▶ **SUPPLIED RECORDS**:
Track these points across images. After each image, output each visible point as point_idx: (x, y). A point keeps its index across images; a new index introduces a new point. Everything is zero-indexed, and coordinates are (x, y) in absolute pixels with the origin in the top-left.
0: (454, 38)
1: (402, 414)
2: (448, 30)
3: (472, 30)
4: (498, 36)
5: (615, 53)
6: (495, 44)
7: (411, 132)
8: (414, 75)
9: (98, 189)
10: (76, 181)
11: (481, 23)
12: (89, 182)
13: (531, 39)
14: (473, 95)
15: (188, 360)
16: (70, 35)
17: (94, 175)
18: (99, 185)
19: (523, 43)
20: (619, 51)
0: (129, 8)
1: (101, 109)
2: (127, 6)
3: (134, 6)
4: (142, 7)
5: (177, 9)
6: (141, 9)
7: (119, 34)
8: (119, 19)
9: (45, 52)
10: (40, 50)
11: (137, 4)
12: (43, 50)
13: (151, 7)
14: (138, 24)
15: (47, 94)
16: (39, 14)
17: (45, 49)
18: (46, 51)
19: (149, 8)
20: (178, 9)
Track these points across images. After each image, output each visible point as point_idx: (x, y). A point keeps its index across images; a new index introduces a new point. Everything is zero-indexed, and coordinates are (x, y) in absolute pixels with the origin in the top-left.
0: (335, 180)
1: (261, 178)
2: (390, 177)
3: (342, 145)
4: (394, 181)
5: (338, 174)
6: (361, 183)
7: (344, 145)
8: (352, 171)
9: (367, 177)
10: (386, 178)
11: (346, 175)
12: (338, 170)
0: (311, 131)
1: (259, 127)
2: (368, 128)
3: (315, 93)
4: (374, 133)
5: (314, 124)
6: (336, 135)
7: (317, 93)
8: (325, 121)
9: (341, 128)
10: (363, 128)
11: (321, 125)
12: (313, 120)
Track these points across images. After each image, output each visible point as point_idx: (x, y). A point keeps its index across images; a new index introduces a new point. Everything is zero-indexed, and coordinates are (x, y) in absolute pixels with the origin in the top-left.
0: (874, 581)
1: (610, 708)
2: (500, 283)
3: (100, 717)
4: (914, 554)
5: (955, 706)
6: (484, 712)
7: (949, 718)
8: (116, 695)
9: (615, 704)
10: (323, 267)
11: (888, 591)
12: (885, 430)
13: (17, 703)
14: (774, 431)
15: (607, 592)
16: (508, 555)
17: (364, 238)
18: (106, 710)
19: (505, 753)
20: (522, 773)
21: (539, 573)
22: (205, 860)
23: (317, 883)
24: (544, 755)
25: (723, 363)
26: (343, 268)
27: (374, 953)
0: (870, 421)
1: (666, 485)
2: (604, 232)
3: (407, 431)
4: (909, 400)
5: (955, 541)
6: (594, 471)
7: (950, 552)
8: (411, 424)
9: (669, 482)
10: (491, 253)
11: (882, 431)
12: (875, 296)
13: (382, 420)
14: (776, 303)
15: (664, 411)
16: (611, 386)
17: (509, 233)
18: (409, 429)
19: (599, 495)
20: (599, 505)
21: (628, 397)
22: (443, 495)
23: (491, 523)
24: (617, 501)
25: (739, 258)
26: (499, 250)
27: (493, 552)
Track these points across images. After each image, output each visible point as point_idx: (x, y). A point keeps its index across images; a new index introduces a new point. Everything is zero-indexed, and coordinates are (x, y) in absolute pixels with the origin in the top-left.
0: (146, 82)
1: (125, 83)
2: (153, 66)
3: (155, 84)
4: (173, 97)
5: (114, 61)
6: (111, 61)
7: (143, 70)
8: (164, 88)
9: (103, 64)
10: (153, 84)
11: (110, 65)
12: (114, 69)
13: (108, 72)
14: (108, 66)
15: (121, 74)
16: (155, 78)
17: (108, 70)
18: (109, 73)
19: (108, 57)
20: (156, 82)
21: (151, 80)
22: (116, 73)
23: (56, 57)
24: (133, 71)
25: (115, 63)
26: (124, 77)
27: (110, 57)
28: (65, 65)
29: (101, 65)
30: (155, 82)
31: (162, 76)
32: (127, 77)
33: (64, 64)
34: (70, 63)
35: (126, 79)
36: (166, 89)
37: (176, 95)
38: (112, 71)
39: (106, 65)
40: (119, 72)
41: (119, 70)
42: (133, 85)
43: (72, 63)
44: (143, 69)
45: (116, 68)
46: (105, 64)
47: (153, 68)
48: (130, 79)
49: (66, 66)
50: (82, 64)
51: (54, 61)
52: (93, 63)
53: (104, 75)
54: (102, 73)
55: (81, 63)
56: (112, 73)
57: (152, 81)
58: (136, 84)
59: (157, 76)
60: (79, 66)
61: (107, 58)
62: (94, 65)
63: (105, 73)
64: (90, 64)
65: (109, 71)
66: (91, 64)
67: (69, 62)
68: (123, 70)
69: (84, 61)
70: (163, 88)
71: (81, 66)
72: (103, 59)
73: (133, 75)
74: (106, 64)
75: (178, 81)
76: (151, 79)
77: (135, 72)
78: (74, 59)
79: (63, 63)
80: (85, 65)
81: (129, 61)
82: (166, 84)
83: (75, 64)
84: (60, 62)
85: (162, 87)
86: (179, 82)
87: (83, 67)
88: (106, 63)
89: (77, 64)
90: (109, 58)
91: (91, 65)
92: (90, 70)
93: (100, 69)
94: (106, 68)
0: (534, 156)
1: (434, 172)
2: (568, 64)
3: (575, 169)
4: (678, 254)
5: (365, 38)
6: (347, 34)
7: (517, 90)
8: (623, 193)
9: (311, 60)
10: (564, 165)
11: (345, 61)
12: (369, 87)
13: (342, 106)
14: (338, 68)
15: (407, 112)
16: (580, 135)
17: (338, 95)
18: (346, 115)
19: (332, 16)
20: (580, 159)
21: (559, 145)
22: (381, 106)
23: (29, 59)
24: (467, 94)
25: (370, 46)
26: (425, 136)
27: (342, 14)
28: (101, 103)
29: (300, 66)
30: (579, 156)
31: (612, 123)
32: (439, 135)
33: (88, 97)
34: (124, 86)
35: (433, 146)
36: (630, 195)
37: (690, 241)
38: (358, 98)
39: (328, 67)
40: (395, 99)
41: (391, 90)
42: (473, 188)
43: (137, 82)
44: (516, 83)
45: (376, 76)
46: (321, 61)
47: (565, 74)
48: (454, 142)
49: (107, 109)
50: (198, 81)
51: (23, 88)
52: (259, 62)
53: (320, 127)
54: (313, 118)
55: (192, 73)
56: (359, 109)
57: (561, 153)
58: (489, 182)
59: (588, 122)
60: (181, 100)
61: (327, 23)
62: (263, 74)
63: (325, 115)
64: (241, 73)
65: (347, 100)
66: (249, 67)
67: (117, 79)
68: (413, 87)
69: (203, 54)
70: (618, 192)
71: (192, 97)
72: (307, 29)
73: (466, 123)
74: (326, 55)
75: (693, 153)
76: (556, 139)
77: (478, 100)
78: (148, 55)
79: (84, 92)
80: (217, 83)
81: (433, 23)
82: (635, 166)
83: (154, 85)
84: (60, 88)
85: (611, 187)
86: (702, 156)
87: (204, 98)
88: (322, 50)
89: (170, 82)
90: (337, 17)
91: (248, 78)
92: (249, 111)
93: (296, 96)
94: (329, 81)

▶ **ABOUT THIS EXERCISE**: Reproduce the entire listing above verbatim, from its first line through its last.

▶ **WRITTEN SOLUTION**:
Track these points across images. After each image, output each visible point as point_idx: (x, y). A point keeps its index across images; a new index introduces a new point. Everything is zero-indexed, and coordinates are (x, y) in absolute pixels with the origin in the top-left.
0: (454, 38)
1: (402, 414)
2: (448, 30)
3: (472, 30)
4: (498, 36)
5: (615, 53)
6: (495, 44)
7: (411, 132)
8: (414, 75)
9: (98, 189)
10: (76, 181)
11: (481, 23)
12: (89, 182)
13: (531, 39)
14: (473, 95)
15: (188, 360)
16: (70, 35)
17: (94, 175)
18: (99, 185)
19: (523, 43)
20: (619, 51)
0: (129, 8)
1: (101, 109)
2: (127, 6)
3: (134, 6)
4: (142, 7)
5: (177, 9)
6: (141, 9)
7: (119, 34)
8: (119, 19)
9: (45, 52)
10: (40, 50)
11: (137, 4)
12: (43, 50)
13: (151, 7)
14: (138, 24)
15: (47, 94)
16: (39, 14)
17: (45, 49)
18: (46, 51)
19: (149, 8)
20: (178, 9)
Track these points across images. After each image, output each visible point as point_idx: (x, y). A point keeps its index across images; a new index introduces a new point. Everything is zero-indexed, and coordinates are (x, y) in absolute pixels with the origin in the top-left.
0: (335, 180)
1: (261, 178)
2: (390, 177)
3: (342, 145)
4: (394, 181)
5: (338, 174)
6: (361, 183)
7: (344, 145)
8: (352, 171)
9: (367, 177)
10: (386, 178)
11: (346, 175)
12: (338, 170)
0: (311, 131)
1: (259, 127)
2: (368, 128)
3: (315, 93)
4: (374, 133)
5: (314, 124)
6: (336, 135)
7: (317, 93)
8: (325, 121)
9: (341, 128)
10: (363, 128)
11: (321, 125)
12: (313, 120)
Track these points across images. After each image, output each visible point as point_idx: (x, y). A point keeps its index across images; a new index introduces a new point. Everything is zero-indexed, and coordinates are (x, y) in absolute pixels with the origin in the top-left.
0: (874, 581)
1: (610, 708)
2: (500, 283)
3: (100, 717)
4: (914, 554)
5: (955, 706)
6: (484, 712)
7: (949, 718)
8: (116, 695)
9: (615, 704)
10: (323, 267)
11: (888, 591)
12: (885, 430)
13: (17, 703)
14: (774, 431)
15: (607, 592)
16: (508, 555)
17: (364, 238)
18: (106, 710)
19: (505, 753)
20: (522, 773)
21: (539, 573)
22: (205, 860)
23: (317, 883)
24: (544, 755)
25: (723, 363)
26: (343, 268)
27: (374, 953)
0: (870, 421)
1: (666, 485)
2: (604, 232)
3: (407, 431)
4: (909, 400)
5: (955, 541)
6: (594, 471)
7: (950, 552)
8: (411, 424)
9: (669, 482)
10: (491, 253)
11: (882, 431)
12: (875, 296)
13: (382, 420)
14: (776, 303)
15: (664, 411)
16: (611, 386)
17: (509, 233)
18: (409, 429)
19: (599, 495)
20: (599, 505)
21: (628, 397)
22: (443, 495)
23: (491, 523)
24: (617, 501)
25: (739, 258)
26: (499, 250)
27: (493, 552)
Track these points across images. After each image, output each visible point as point_idx: (x, y). A point keeps its index across images; a new index introduces a new point. Everything is zero-indexed, and coordinates are (x, y) in absolute pixels with the origin in the top-left.
0: (146, 82)
1: (125, 83)
2: (153, 66)
3: (155, 84)
4: (173, 97)
5: (114, 61)
6: (111, 61)
7: (143, 70)
8: (164, 88)
9: (103, 64)
10: (153, 84)
11: (110, 65)
12: (114, 69)
13: (108, 72)
14: (108, 66)
15: (121, 74)
16: (155, 78)
17: (108, 70)
18: (109, 73)
19: (108, 57)
20: (156, 82)
21: (151, 80)
22: (116, 73)
23: (56, 57)
24: (133, 71)
25: (115, 63)
26: (124, 77)
27: (110, 57)
28: (65, 65)
29: (101, 65)
30: (155, 82)
31: (162, 76)
32: (127, 77)
33: (64, 64)
34: (70, 63)
35: (126, 79)
36: (166, 89)
37: (176, 95)
38: (112, 71)
39: (106, 65)
40: (119, 72)
41: (119, 70)
42: (133, 85)
43: (72, 63)
44: (143, 69)
45: (116, 68)
46: (105, 64)
47: (153, 68)
48: (130, 79)
49: (66, 66)
50: (82, 64)
51: (54, 61)
52: (93, 63)
53: (104, 75)
54: (102, 73)
55: (81, 63)
56: (112, 73)
57: (152, 81)
58: (136, 84)
59: (157, 76)
60: (79, 66)
61: (107, 58)
62: (94, 65)
63: (105, 73)
64: (90, 64)
65: (109, 71)
66: (91, 64)
67: (69, 62)
68: (123, 70)
69: (84, 61)
70: (163, 88)
71: (81, 66)
72: (103, 59)
73: (133, 75)
74: (106, 64)
75: (178, 81)
76: (151, 79)
77: (135, 72)
78: (74, 59)
79: (63, 63)
80: (85, 65)
81: (129, 61)
82: (166, 84)
83: (75, 64)
84: (60, 62)
85: (162, 87)
86: (179, 82)
87: (83, 67)
88: (106, 63)
89: (77, 64)
90: (109, 58)
91: (91, 65)
92: (90, 70)
93: (100, 69)
94: (106, 68)
0: (534, 156)
1: (434, 172)
2: (568, 64)
3: (575, 169)
4: (678, 254)
5: (365, 38)
6: (347, 34)
7: (517, 90)
8: (623, 193)
9: (311, 60)
10: (564, 165)
11: (345, 61)
12: (369, 87)
13: (342, 106)
14: (338, 68)
15: (407, 112)
16: (580, 135)
17: (338, 95)
18: (346, 115)
19: (332, 16)
20: (580, 159)
21: (559, 145)
22: (381, 106)
23: (29, 59)
24: (467, 94)
25: (370, 46)
26: (425, 136)
27: (342, 14)
28: (101, 103)
29: (300, 66)
30: (579, 156)
31: (612, 123)
32: (439, 135)
33: (88, 97)
34: (124, 86)
35: (433, 146)
36: (630, 195)
37: (690, 241)
38: (358, 98)
39: (328, 67)
40: (395, 99)
41: (391, 90)
42: (473, 188)
43: (137, 82)
44: (516, 83)
45: (376, 76)
46: (321, 61)
47: (565, 74)
48: (454, 142)
49: (107, 109)
50: (198, 81)
51: (23, 88)
52: (259, 62)
53: (320, 127)
54: (313, 118)
55: (192, 73)
56: (359, 109)
57: (561, 153)
58: (489, 182)
59: (588, 122)
60: (181, 100)
61: (327, 23)
62: (263, 74)
63: (325, 115)
64: (241, 73)
65: (347, 100)
66: (249, 67)
67: (117, 79)
68: (413, 87)
69: (203, 54)
70: (618, 192)
71: (192, 97)
72: (307, 29)
73: (466, 123)
74: (326, 55)
75: (693, 153)
76: (556, 139)
77: (478, 100)
78: (148, 55)
79: (84, 92)
80: (217, 83)
81: (433, 23)
82: (635, 166)
83: (154, 85)
84: (60, 88)
85: (611, 187)
86: (702, 156)
87: (204, 98)
88: (322, 50)
89: (170, 82)
90: (337, 17)
91: (248, 78)
92: (249, 111)
93: (296, 96)
94: (329, 81)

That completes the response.